• Instruction
Please reproduce the text of every entry below with "Contacte-nous" swapped for "Écris-nous" and everything else left unchanged, and leave the pictures out of your answer.

────────────────────

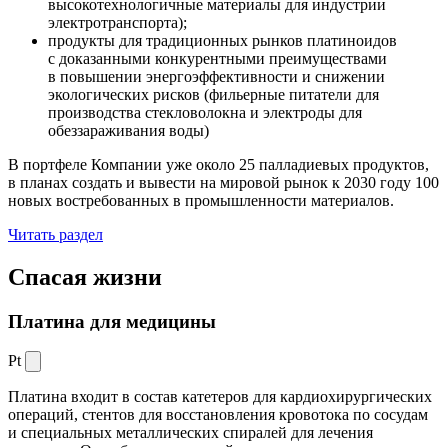
высокотехнологичные материалы для индустрии
электротранспорта);
продукты для традиционных рынков платиноидов
с доказанными конкурентными преимуществами
в повышении энергоэффективности и снижении
экологических рисков (фильерные питатели для
производства стекловолокна и электроды для
обеззараживания воды)
В портфеле Компании уже около 25 палладиевых продуктов,
в планах создать и вывести на мировой рынок к 2030 году 100
новых востребованных в промышленности материалов.
Читать раздел
Спасая жизни
Платина для медицины
Pt
Платина входит в состав катетеров для кардиохирургических
операций, стентов для восстановления кровотока по сосудам
и специальных металлических спиралей для лечения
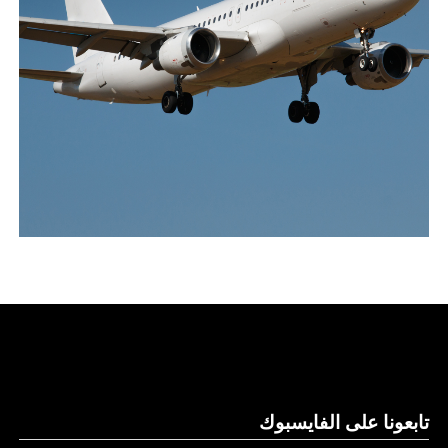
تابعونا على الفايسبوك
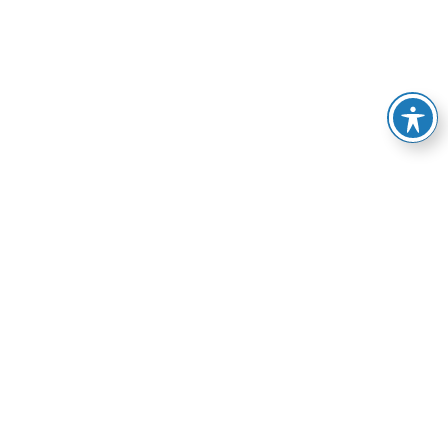
BÜNDNIS 90 / DIE GRÜNEN Saale-Holzland-Kreis
benutzt das freie grüne Theme
sunflower
‐ ein Angebot
der
verdigado eG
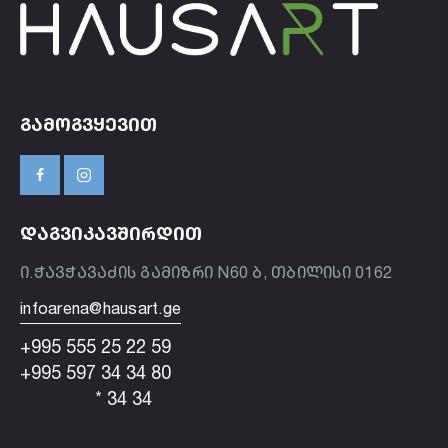
ᲒᲐᲛᲝᲒᲕᲧᲔᲕᲘᲗ
ᲓᲐᲒᲕᲘᲙᲐᲕᲨᲘᲠᲓᲘᲗ
ი.ჭავჭავაძის გამიზრი N60 ბ, თბილისი 0162
infoarena@hausart.ge
+995 555 25 22 59
+995 597 34 34 80
* 34 34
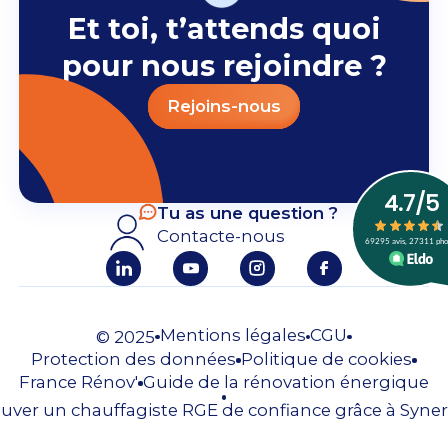
Et toi, t’attends quoi
pour nous rejoindre ?
Rejoins-nous
Tu as une question ?
Contacte-nous
Mentions légales
CGU
© 2025
Protection des données
Politique de cookies
France Rénov'
Guide de la rénovation énergique
uver un chauffagiste RGE de confiance grâce à Syner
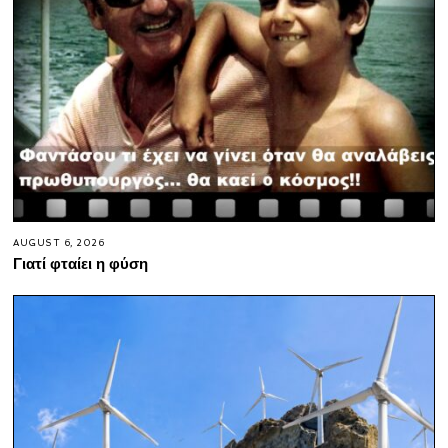
AUGUST 6, 2026
Γιατί φταίει η φύση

────────────────────

• Task output
высокотехнологичные материалы для индустрии
электротранспорта);
продукты для традиционных рынков платиноидов
с доказанными конкурентными преимуществами
в повышении энергоэффективности и снижении
экологических рисков (фильерные питатели для
производства стекловолокна и электроды для
обеззараживания воды)
В портфеле Компании уже около 25 палладиевых продуктов,
в планах создать и вывести на мировой рынок к 2030 году 100
новых востребованных в промышленности материалов.
Читать раздел
Спасая жизни
Платина для медицины
Pt
Платина входит в состав катетеров для кардиохирургических
операций, стентов для восстановления кровотока по сосудам
и специальных металлических спиралей для лечения
تابعونا على الفايسبوك
BÜNDNIS 90 / DIE GRÜNEN Saale-Holzland-Kreis
benutzt das freie grüne Theme
sunflower
‐ ein Angebot
der
verdigado eG
ᲒᲐᲛᲝᲒᲕᲧᲔᲕᲘᲗ
ᲓᲐᲒᲕᲘᲙᲐᲕᲨᲘᲠᲓᲘᲗ
ი.ჭავჭავაძის გამიზრი N60 ბ, თბილისი 0162
infoarena@hausart.ge
+995 555 25 22 59
+995 597 34 34 80
* 34 34
Et toi, t’attends quoi
pour nous rejoindre ?
Rejoins-nous
Tu as une question ?
Écris-nous
Mentions légales
CGU
© 2025
Protection des données
Politique de cookies
France Rénov'
Guide de la rénovation énergique
uver un chauffagiste RGE de confiance grâce à Syner
AUGUST 6, 2026
Γιατί φταίει η φύση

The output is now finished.